# What you have to do:
Copy the text of the records from the start through the line containing "Process Design part 1", including that line, and leave the pictures out of your copy.

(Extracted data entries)
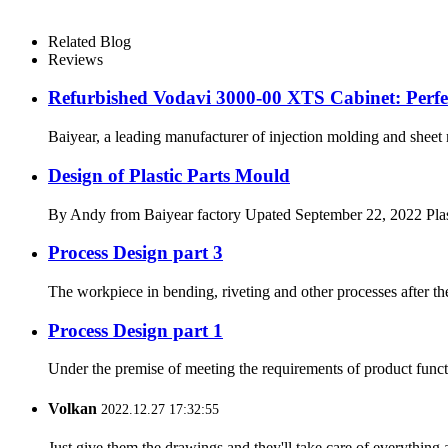
Related Blog
Reviews
Refurbished Vodavi 3000-00 XTS Cabinet: Perfec
Baiyear, a leading manufacturer of injection molding and she
Design of Plastic Parts Mould
By Andy from Baiyear factory Upated September 22, 2022 Plastic 
Process Design part 3
The workpiece in bending, riveting and other processes after the c
Process Design part 1
Under the premise of meeting the requirements of product functio
Volkan
2022.12.27 17:32:55
Just give them the drawings and they'll take care of everything 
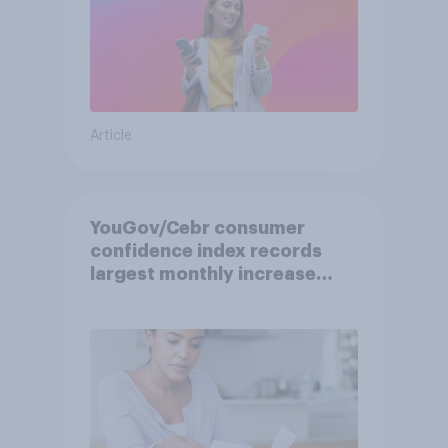
Article
YouGov/Cebr consumer
confidence index records
largest monthly increase
since 2021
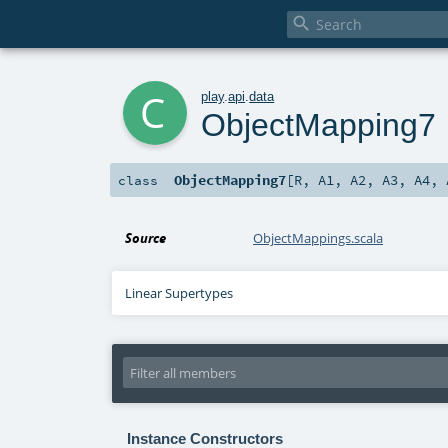

c
play
.
api
.
data
ObjectMapping7
ObjectMapping7
[
R
,
A1
,
A2
,
A3
,
A4
,
class
Source
ObjectMappings.scala
Linear Supertypes
Instance Constructors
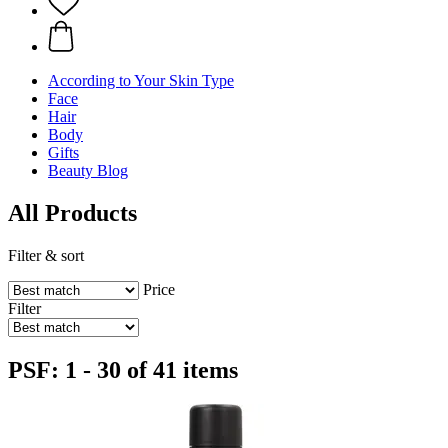
According to Your Skin Type
Face
Hair
Body
Gifts
Beauty Blog
All Products
Filter & sort
Price
Filter
PSF: 1 - 30 of 41 items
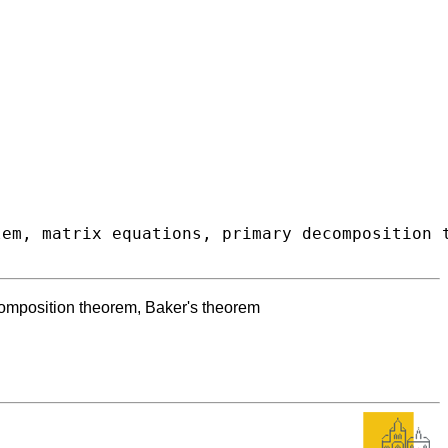
composition theorem, Baker's theorem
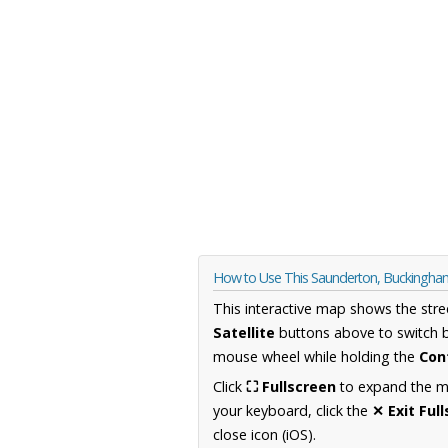
How to Use This Saunderton, Buckingha
This interactive map shows the stre
Satellite
buttons above to switch 
mouse wheel while holding the
Con
Click
⛶ Fullscreen
to expand the map
your keyboard, click the
✕ Exit Ful
close icon (iOS).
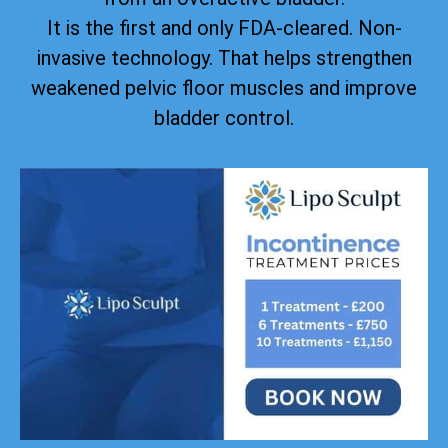
It is the first and only FDA-cleared. Non-
invasive technology. That helps strengthen
weakened pelvic floor muscles and improve
bladder control.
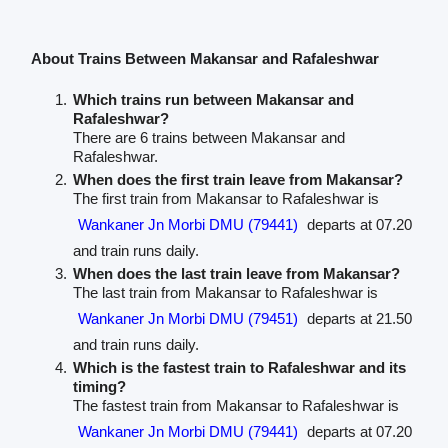
About Trains Between Makansar and Rafaleshwar
Which trains run between Makansar and
Rafaleshwar?
There are 6 trains between Makansar and
Rafaleshwar.
When does the first train leave from Makansar?
The first train from Makansar to Rafaleshwar is
Wankaner Jn Morbi DMU (79441)
departs at 07.20
and train runs daily.
When does the last train leave from Makansar?
The last train from Makansar to Rafaleshwar is
Wankaner Jn Morbi DMU (79451)
departs at 21.50
and train runs daily.
Which is the fastest train to Rafaleshwar and its
timing?
The fastest train from Makansar to Rafaleshwar is
Wankaner Jn Morbi DMU (79441)
departs at 07.20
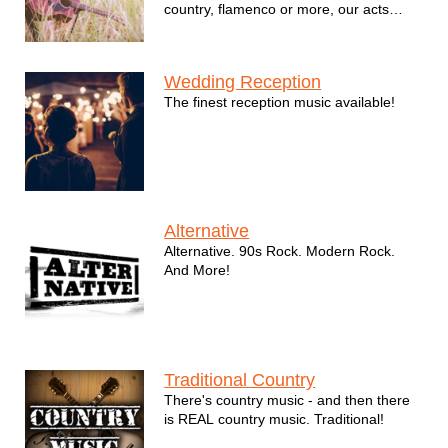
country, flamenco or more, our acts
shine at every opportunity.
Wedding Reception
The finest reception music available!
Alternative
Alternative. 90s Rock. Modern Rock.
And More!
Traditional Country
There's country music - and then there
is REAL country music. Traditional!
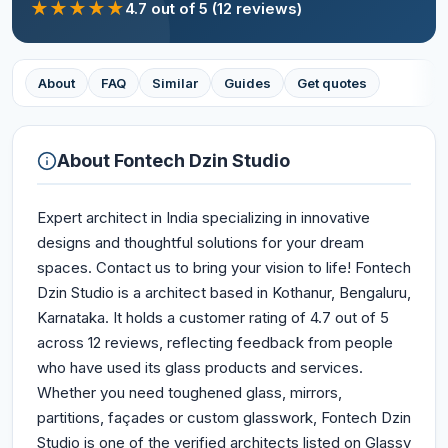
★
★
★
★
★
4.7
out of 5
(12 reviews)
About
FAQ
Similar
Guides
Get quotes
About
Fontech Dzin Studio
Expert architect in India specializing in innovative
designs and thoughtful solutions for your dream
spaces. Contact us to bring your vision to life! Fontech
Dzin Studio is a architect based in Kothanur, Bengaluru,
Karnataka. It holds a customer rating of 4.7 out of 5
across 12 reviews, reflecting feedback from people
who have used its glass products and services.
Whether you need toughened glass, mirrors,
partitions, façades or custom glasswork, Fontech Dzin
Studio is one of the verified architects listed on Glassy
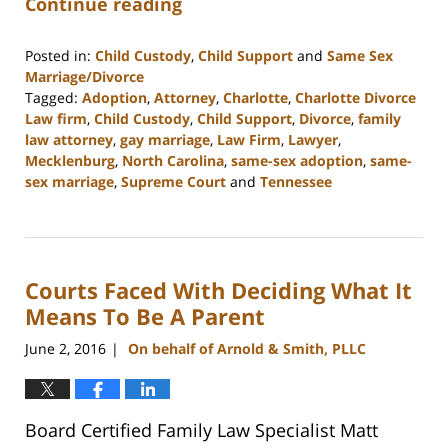
Continue reading
Posted in:
Child Custody
,
Child Support
and
Same Sex
Marriage/Divorce
Tagged:
Adoption
,
Attorney
,
Charlotte
,
Charlotte Divorce
Law firm
,
Child Custody
,
Child Support
,
Divorce
,
family
law attorney
,
gay marriage
,
Law Firm
,
Lawyer
,
Mecklenburg
,
North Carolina
,
same-sex adoption
,
same-
sex marriage
,
Supreme Court
and
Tennessee
Updated:
February
22,
2023
Courts Faced With Deciding What It
12:55
pm
Means To Be A Parent
June 2, 2016
On behalf of Arnold & Smith, PLLC
|
Board Certified Family Law Specialist Matt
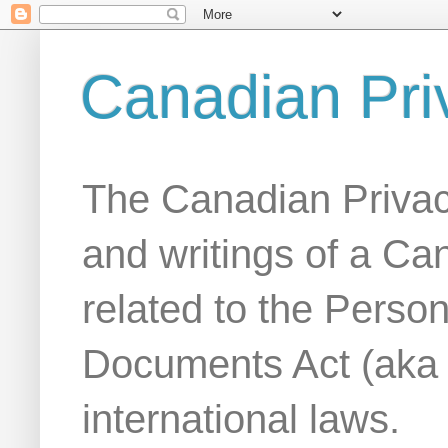
Canadian Pri
The Canadian Privac
and writings of a Ca
related to the Person
Documents Act (aka
international laws.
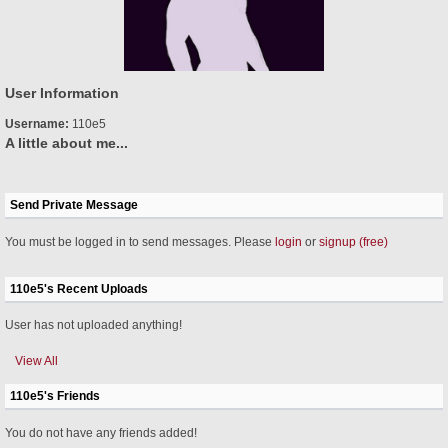
User Information
Username:
110e5
A little about me...
Send Private Message
You must be logged in to send messages. Please
login
or
signup (free)
110e5's Recent Uploads
User has not uploaded anything!
View All
110e5's Friends
You do not have any friends added!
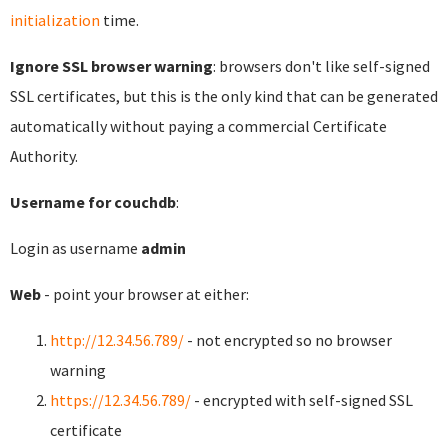
initialization
time.
Ignore SSL browser warning
: browsers don't like self-signed
SSL certificates, but this is the only kind that can be generated
automatically without paying a commercial Certificate
Authority.
Username for couchdb
:
Login as username
admin
Web
- point your browser at either:
http://12.34.56.789/
- not encrypted so no browser
warning
https://12.34.56.789/
- encrypted with self-signed SSL
certificate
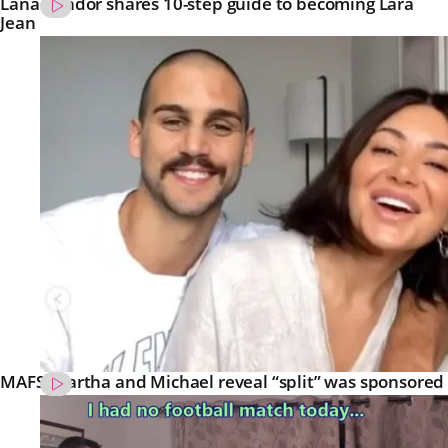
Lana Condor shares 10-step guide to becoming Lara
Jean
MAFS’ Martha and Michael reveal “split” was sponsored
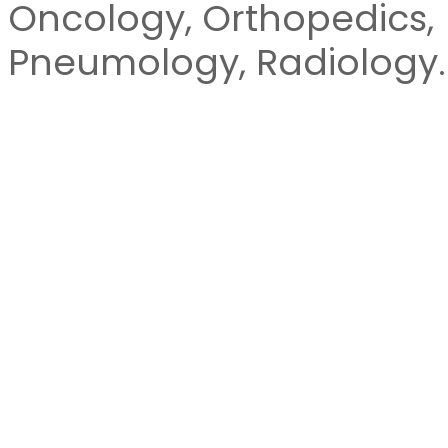
Oncology, Orthopedics,
Pneumology, Radiology.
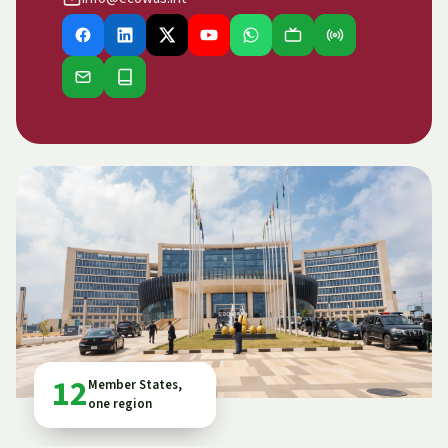
12
Member States,
one region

# Solution for this problem:
Related Blog
Reviews
Refurbished Vodavi 3000-00 XTS Cabinet: Perfec
Baiyear, a leading manufacturer of injection molding and she
Design of Plastic Parts Mould
By Andy from Baiyear factory Upated September 22, 2022 Plastic 
Process Design part 3
The workpiece in bending, riveting and other processes after the c
Process Design part 1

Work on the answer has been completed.